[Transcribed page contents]
+ + +

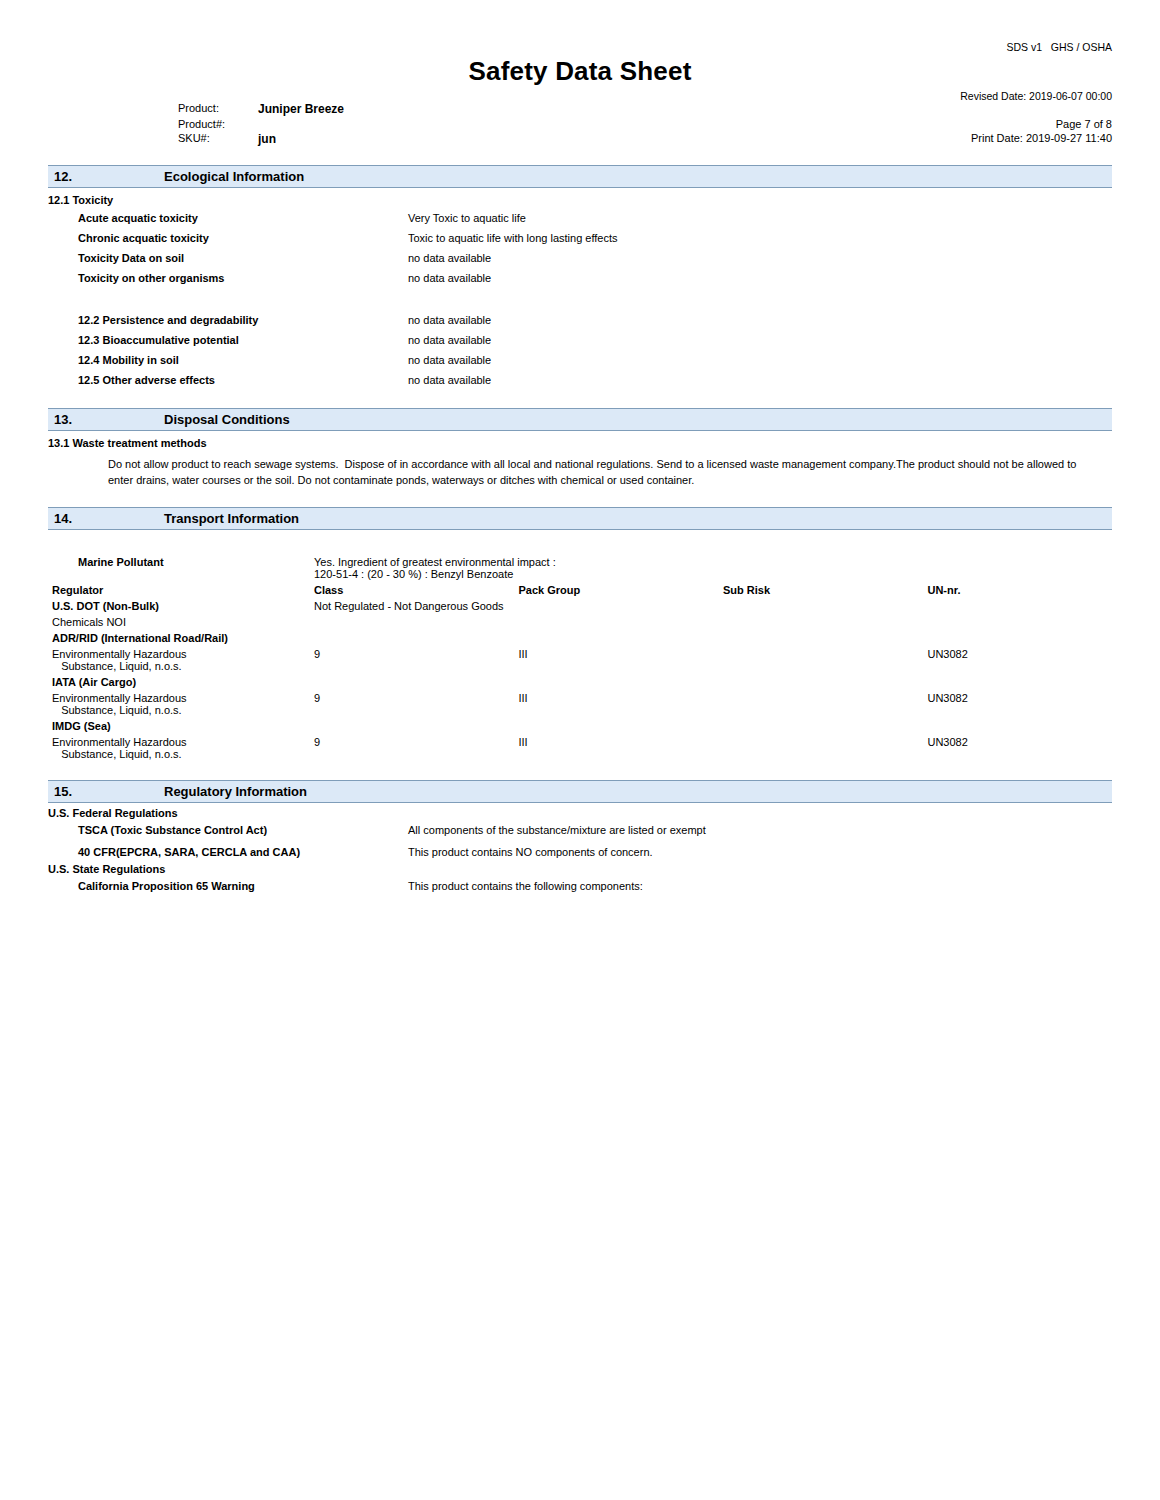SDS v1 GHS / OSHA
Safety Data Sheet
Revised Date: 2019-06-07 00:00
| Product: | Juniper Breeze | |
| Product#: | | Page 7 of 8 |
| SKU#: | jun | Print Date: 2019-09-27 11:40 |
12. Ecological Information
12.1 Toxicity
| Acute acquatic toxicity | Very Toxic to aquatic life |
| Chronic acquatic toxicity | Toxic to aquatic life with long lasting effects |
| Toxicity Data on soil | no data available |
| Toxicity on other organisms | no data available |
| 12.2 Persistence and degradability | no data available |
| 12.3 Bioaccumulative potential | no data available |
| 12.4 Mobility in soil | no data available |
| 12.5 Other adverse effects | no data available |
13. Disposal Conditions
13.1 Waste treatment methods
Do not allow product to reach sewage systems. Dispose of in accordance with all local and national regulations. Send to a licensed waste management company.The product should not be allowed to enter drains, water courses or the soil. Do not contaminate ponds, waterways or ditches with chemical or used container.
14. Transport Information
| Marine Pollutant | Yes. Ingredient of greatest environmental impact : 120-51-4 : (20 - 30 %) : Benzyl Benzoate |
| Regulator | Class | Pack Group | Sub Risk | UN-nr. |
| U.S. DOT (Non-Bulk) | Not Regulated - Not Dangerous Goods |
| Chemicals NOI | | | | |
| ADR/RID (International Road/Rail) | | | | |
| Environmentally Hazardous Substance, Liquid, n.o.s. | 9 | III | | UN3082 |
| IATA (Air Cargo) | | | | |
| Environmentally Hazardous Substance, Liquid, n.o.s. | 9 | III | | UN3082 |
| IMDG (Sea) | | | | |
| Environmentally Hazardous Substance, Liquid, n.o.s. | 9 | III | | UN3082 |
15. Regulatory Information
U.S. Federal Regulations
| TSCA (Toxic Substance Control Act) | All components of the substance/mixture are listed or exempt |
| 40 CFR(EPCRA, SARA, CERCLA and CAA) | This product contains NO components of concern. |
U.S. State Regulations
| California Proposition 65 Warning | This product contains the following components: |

+ + +

Wherever a line of the data above contains "soil", copy that line.

Exercise solution:
| Toxicity Data on soil | no data available |
| 12.4 Mobility in soil | no data available |
Do not allow product to reach sewage systems. Dispose of in accordance with all local and national regulations. Send to a licensed waste management company.The product should not be allowed to enter drains, water courses or the soil. Do not contaminate ponds, waterways or ditches with chemical or used container.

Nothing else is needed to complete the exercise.